With the general election now upon us, Fine Gael and Labour can be expected to highlight the need for a “strong government”, while attacks on the left parties have suggested that they are uninterested in governing and only interested in being “wreckers”. This can be a difficult argument on the doorsteps, against a long history of assuming that only parties in power can “deliver” (usually particular benefits for local groups). I want to suggest that ungovernability would not be such a bad thing, and that a “weak government” is in the interests of most people in the country.
What “strength” has meant over the past five years has been strength at imposing decisions made elsewhere – by the Troika collectively, by the EU or ECB individually, by “the markets” or in some sweetheart deal with multinationals – on a population which has been increasingly recalcitrant. Not strength in representing our interests, but strength in riding roughshod over our interests and our resistance. A strong government is not our friend if it is on the right (and there is no real chance of anything else in the next Dáil).
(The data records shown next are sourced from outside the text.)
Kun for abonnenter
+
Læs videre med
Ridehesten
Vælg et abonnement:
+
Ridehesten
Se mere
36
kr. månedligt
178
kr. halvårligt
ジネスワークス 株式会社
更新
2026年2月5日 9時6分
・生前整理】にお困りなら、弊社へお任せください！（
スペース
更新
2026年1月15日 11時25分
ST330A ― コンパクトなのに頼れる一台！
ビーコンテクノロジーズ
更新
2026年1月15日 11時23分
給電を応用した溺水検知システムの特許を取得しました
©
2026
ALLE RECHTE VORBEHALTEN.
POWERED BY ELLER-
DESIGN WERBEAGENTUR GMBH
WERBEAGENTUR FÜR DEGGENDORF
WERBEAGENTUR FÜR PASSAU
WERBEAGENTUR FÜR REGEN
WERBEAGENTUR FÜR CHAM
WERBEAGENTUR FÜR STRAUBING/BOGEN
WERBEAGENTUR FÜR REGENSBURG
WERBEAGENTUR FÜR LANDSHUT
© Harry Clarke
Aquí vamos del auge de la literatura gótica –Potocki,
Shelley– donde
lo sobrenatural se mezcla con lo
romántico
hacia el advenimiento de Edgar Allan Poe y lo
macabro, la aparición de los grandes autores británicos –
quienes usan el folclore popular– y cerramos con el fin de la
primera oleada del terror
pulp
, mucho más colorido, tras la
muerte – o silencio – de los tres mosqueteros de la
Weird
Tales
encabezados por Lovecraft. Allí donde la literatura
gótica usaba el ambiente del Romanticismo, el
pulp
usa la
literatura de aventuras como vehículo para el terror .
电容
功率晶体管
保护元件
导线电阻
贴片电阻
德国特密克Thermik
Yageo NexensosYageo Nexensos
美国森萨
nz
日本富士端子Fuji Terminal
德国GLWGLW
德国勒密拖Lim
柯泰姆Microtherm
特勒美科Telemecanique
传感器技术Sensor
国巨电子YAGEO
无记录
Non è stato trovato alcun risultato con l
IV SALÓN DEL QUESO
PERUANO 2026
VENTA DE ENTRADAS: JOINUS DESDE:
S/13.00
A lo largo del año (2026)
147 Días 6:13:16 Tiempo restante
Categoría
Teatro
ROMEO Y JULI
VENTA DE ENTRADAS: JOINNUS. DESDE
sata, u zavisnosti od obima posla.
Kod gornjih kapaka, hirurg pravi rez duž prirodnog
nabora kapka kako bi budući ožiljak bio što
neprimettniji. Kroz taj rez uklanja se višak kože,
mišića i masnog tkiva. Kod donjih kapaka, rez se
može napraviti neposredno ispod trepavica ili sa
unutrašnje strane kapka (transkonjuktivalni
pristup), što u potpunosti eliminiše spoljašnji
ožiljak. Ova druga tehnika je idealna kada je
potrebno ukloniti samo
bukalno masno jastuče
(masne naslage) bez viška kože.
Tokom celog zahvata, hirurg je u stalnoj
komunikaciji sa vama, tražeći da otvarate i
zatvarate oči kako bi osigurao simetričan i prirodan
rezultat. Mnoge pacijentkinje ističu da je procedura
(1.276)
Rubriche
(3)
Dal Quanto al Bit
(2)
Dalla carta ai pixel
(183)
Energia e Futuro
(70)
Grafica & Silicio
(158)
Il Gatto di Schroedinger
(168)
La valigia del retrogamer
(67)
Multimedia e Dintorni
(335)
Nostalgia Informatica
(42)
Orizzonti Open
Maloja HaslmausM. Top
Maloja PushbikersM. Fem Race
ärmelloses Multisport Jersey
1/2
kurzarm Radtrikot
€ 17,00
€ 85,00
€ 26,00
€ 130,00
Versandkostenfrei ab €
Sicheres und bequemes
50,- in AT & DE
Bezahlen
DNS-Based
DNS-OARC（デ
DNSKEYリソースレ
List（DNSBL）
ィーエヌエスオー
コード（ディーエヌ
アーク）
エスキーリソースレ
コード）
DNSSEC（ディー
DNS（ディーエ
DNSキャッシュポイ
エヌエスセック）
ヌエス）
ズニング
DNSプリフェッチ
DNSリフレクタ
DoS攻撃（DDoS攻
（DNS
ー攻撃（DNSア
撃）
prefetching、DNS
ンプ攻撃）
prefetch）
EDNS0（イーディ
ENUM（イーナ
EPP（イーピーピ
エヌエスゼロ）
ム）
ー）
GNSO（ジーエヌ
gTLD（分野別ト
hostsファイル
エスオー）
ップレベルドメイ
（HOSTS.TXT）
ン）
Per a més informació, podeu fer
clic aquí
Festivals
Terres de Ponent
Conversely, on all recent opinion polls a weak right-wing government is almost certainly the least bad outcome we can hope for, whether that be a coalition of FG, Lab, SDs and independents or – on different numbers and backroom deals – FG in some sort of arrangement with FF (minority government? government of national unity?) The reason for this is that a weak government is one which is less cohesive, and less effective at imposing other people’s interests in the face of our resistance.
I don’t want to overstate the case for this – even a weak government will pull together and ignore all possible popular resistance to, for example, the US military use of Shannon or Shell’s presence in Erris, and will continue to stand over whatever violence is required. However, not every issue will be so easy to handle. Water charges stand at the head of the list of a series of impositions by recent “strong governments” which may prove far more politically problematic for a “weak government”.
At its simplest, a “weak government” is one which will have to pay far more attention to social movements and popular pressure; it will have fewer rewards to offer for loyalty and will have less scope to threaten internal “dissidents” within what is likely to be a fairly thin majority. Indeed, the strategy of “ram the changes through and people will have forgotten in five years’ time” becomes less likely if the government’s lifetime may be considerably shorter.